As with many things in life, their is rarely a one-size-fits-all, always correct, way of doing something and making a predictive model is no different. In light of that, I want to stress that the workflow and methods used in this book are meant to be illustrative not authoritative.

The only always correct answer in predictive modeling is, “It depends.”

1.1 Problem

The problem we will workthrough in this book is the Zillow Prize compeitition on that took place on Kaggle. Although it is now closed, it provides a good problemset for us to work through.

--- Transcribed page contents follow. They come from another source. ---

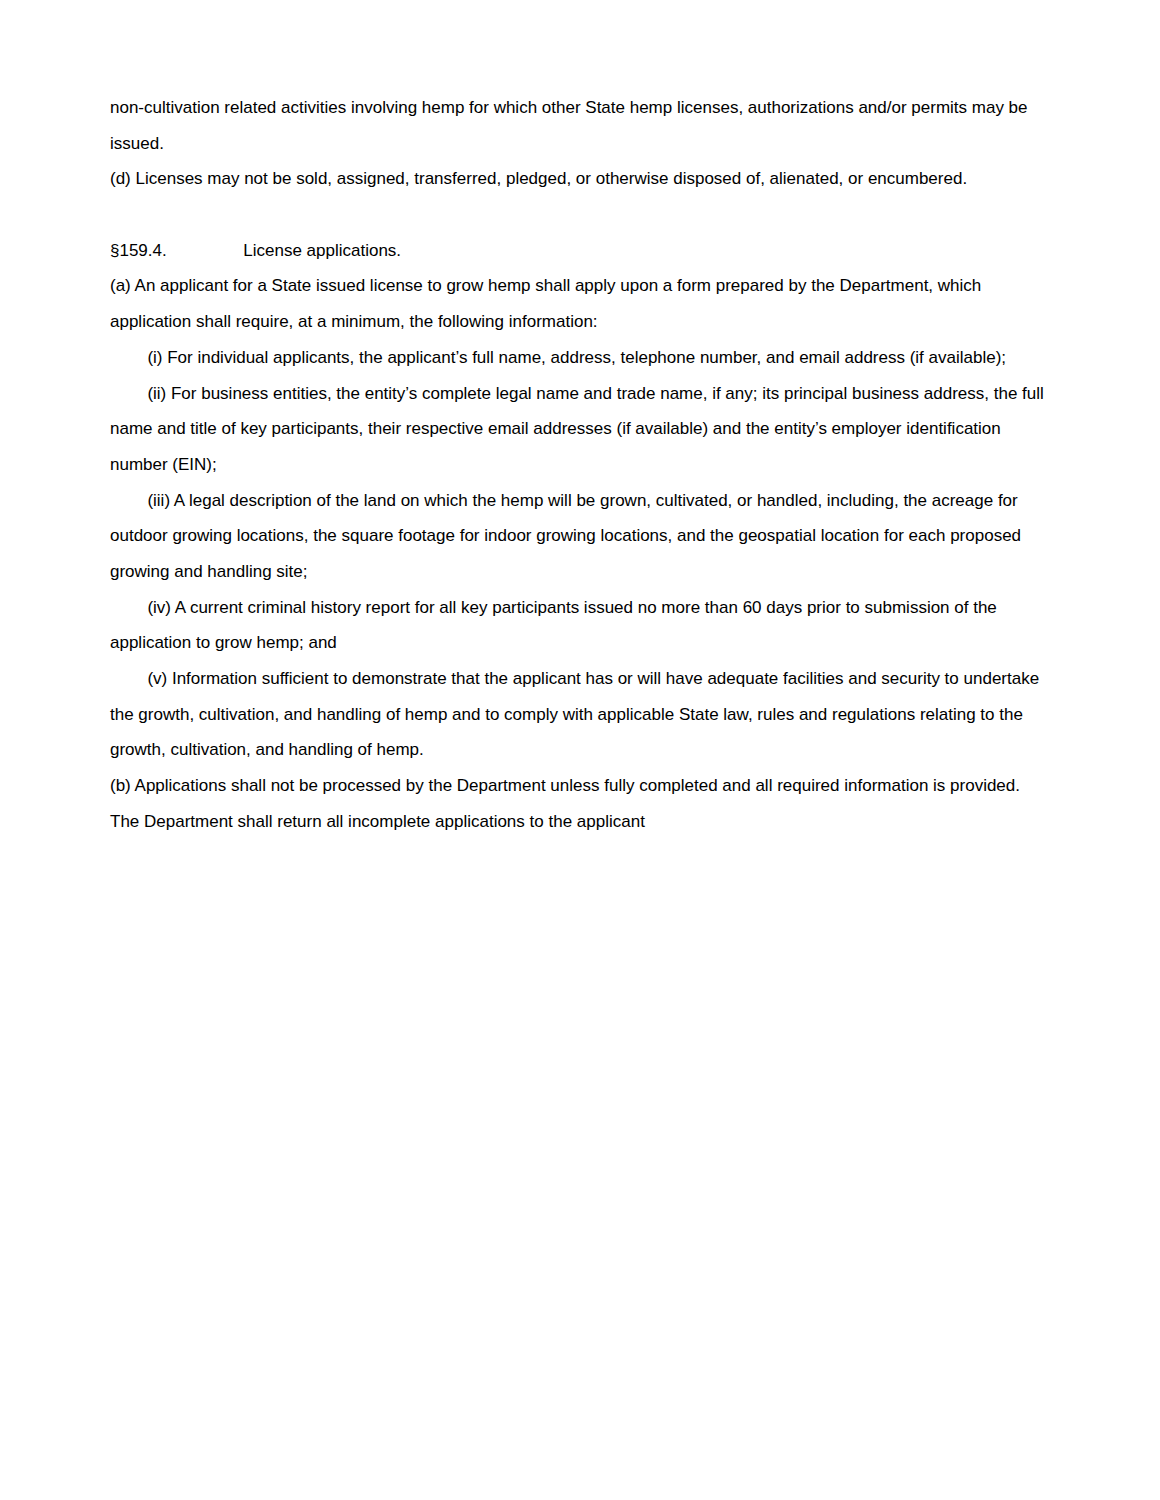non-cultivation related activities involving hemp for which other State hemp licenses, authorizations and/or permits may be issued.
(d) Licenses may not be sold, assigned, transferred, pledged, or otherwise disposed of, alienated, or encumbered.
§159.4. License applications.
(a) An applicant for a State issued license to grow hemp shall apply upon a form prepared by the Department, which application shall require, at a minimum, the following information:
(i) For individual applicants, the applicant’s full name, address, telephone number, and email address (if available);
(ii) For business entities, the entity’s complete legal name and trade name, if any; its principal business address, the full name and title of key participants, their respective email addresses (if available) and the entity’s employer identification number (EIN);
(iii) A legal description of the land on which the hemp will be grown, cultivated, or handled, including, the acreage for outdoor growing locations, the square footage for indoor growing locations, and the geospatial location for each proposed growing and handling site;
(iv) A current criminal history report for all key participants issued no more than 60 days prior to submission of the application to grow hemp; and
(v) Information sufficient to demonstrate that the applicant has or will have adequate facilities and security to undertake the growth, cultivation, and handling of hemp and to comply with applicable State law, rules and regulations relating to the growth, cultivation, and handling of hemp.
(b) Applications shall not be processed by the Department unless fully completed and all required information is provided. The Department shall return all incomplete applications to the applicant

From the site > In this million-dollar competition, participants will develop an algorithm that makes predictions about the future sale prices of homes. The contest is structured into two rounds, the qualifying round which opens May 24, 2017 and the private round for the 100 top qualifying teams that opens on Feb 1st, 2018. In the qualifying round, you’ll be building a model to improve the Zestimate residual error. In the final round, you’ll build a home valuation algorithm from the ground up, using external data sources to help engineer new features that give your model an edge over the competition.

1.2 Evaluation

The submission were evaluated based on the Mean Absolute Error between the predicted logerror and the actual logerror

The logerror is defined as

\[\begin{equation} logerror = log(Zestimate) - log(SalePrice) \tag{1.1} \end{equation}\]

while Mean Absolute Error is defined as

\[\begin{equation} MAE = \frac{{\sum_{i=1}^{n} |y_i - x_i|}}{n} = \frac{{\sum_{i=1}^{n} |e_i|}}{n} \tag{1.2} \end{equation}\]

1.3 Initital Thoughts

“Location, Location, Location.”

— Some Real Estate Guy

The above quote is of course the number one rule of real estate. Through out this modeling process, let’s try to keep this idea in mind when we are exploring, creating new features, and modeling the data.

An additional interesting thing about this problem is that it can be thought about as creating a model to predict where Zillow’s model is bad. We aren’t trying to predict home prices, we are predicting where Zillow had a bad estimate of home prices, so the residuals of their Zestimate model.Based on this idea, let’s create some new features

1.4 Note on Using External Features

In the original competition, you were only allowed to use the features transformations of those included in the data they provided. Since our goal is to provide an illustrative workflow for making a predictive model in general and not actually competing in the competition, we are not going to adhere to that rule and use a few external sources of information.